Antonine Wall sites near Falkirk once sported violent Roman “propaganda” stones painted in livid, blood-red colour.
Scenes of combat in which triumphant Romans crush their Celtic enemies were painted in gory, lifelike tones - and even the beak of the Roman eagle was coloured red.
The lurid original pigments of stones now in Glasgow’s Hunterian Museum have been revealed by cutting edge research by x-ray and laser technology.
University of Glasgow archaeologist Dr Louisa Campbell says these technicolour stones were Roman propaganda against the indigenous local communities.
She said: “The public are accustomed to seeing these sculptures in bland greys, creams, white (for marble) and don’t get the full impact that they would have had on the Roman and indigenous audiences 2000 years ago.
“These sculptures are propaganda tools used by Rome to demonstrate their power over these and other indigenous groups - it helps the Empire control their frontiers and it has different meanings to different audiences.”
Some of the colour sculptures tell stories of different Roman legions and their loyalty to the Emperor, as well as the units’ part in the construction of the Antonine Wall.
Dr Campbell added: “These sculptures are unique to the Antonine Wall and the best preserved example of frontier statuary from any Roman border.
“They were embedded into prominent positions on the wall (probably crossing points at militarised forts) for full visual impact.
“The colours would have been a very powerful addition to bring these scenes to life and aid in the subjugation of the northern peoples.”
Her project - Paints and Pigments In the Past (PPIP) - is part funded by Historic Environment Scotland (HES)’s Archaeology Programme.
The aim is to identify the colours of paint pigments applied to the sculptures from the Wall and then to recreate an authentic palette of colours to allow them to be physically and digitally reconstructed.
Most of the examples available were discovered between the 17th and 19th centuries, and are on display at the University’s Hunterian Museum.
Dr Campbell said: “Many contain exquisitely carved scenes of combat, religious practice and architecture.
“It is likely that the sculptures were originally painted for maximum impact.

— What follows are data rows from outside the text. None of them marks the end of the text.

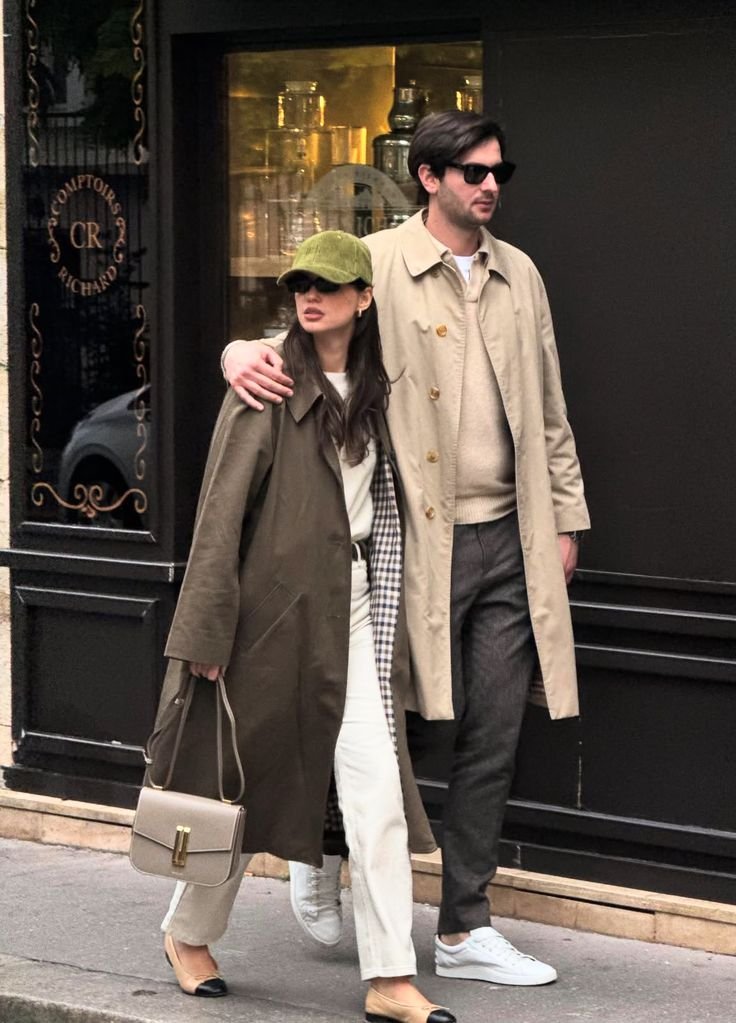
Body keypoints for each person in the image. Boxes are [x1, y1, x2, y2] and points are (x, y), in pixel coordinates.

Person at [222, 110, 590, 988]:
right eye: (472, 172)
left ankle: (465, 927)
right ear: (429, 177)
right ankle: (319, 850)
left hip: (512, 538)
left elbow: (548, 406)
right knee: (386, 730)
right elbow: (295, 342)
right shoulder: (380, 261)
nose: (489, 184)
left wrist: (566, 518)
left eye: (498, 170)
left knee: (494, 732)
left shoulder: (520, 274)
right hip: (405, 542)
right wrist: (234, 350)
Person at [150, 230, 456, 1023]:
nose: (309, 295)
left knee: (376, 790)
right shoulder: (266, 380)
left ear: (362, 299)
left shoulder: (381, 386)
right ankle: (187, 933)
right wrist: (208, 634)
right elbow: (219, 516)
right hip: (267, 615)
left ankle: (390, 976)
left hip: (355, 604)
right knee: (242, 786)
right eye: (299, 284)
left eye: (327, 284)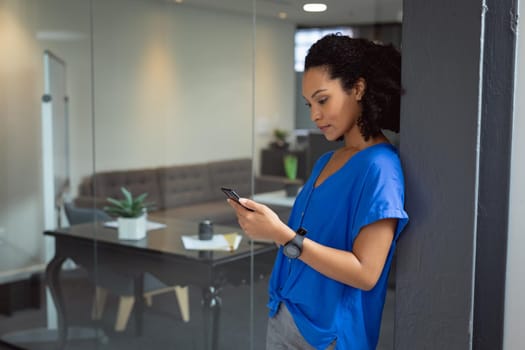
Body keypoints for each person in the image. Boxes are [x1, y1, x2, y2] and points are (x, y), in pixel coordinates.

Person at [227, 33, 409, 350]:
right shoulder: (327, 160)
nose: (314, 115)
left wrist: (282, 234)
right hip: (285, 313)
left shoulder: (380, 167)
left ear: (358, 88)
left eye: (322, 100)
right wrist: (268, 228)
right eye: (309, 104)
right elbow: (308, 239)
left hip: (328, 335)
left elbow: (367, 273)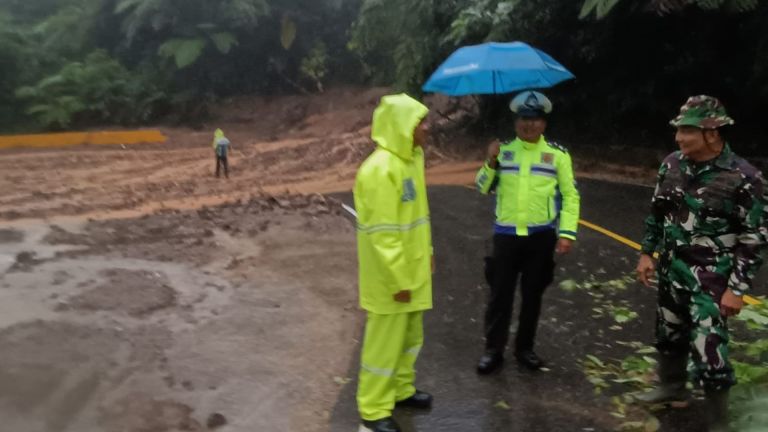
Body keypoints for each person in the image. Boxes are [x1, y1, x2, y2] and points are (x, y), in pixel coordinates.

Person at [634, 95, 767, 430]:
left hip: (712, 277)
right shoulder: (672, 164)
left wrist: (736, 289)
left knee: (709, 349)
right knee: (668, 332)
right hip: (671, 268)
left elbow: (755, 237)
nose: (679, 138)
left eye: (687, 131)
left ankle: (718, 421)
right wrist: (647, 253)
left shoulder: (744, 177)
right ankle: (671, 388)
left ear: (712, 133)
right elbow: (657, 213)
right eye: (678, 131)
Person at [474, 90, 580, 374]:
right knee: (500, 295)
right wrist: (490, 161)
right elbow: (482, 186)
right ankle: (493, 350)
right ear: (515, 121)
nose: (528, 124)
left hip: (541, 237)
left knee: (533, 295)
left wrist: (567, 233)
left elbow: (570, 196)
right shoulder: (503, 150)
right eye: (523, 118)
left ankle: (525, 348)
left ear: (544, 123)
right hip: (506, 236)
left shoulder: (557, 155)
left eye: (534, 119)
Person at [354, 93, 434, 432]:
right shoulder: (378, 171)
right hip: (393, 279)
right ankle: (373, 409)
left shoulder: (411, 160)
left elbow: (417, 217)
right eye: (421, 122)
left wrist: (428, 254)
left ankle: (401, 391)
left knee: (410, 338)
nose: (427, 128)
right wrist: (400, 280)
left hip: (413, 271)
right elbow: (383, 236)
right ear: (403, 126)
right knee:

However over the course of time the paint has faded and only trace elements are left.
Specific colour shades were used for particular subjects - reds in letters, Roman cloaks and military standards, different colours of red depicting spilled blood of indigenous captive warriors, and ochres (probably applied in layers) to provide life-like skin tones.
Dr Campbell suggests the red on the beak of the Roman eagle symbolises it “feasting on the flesh of her enemies”.
The next phase of the research will aim to find whether other stone statuary, including Pictish symbol stones and other early medieval sculpture was adorned in colour.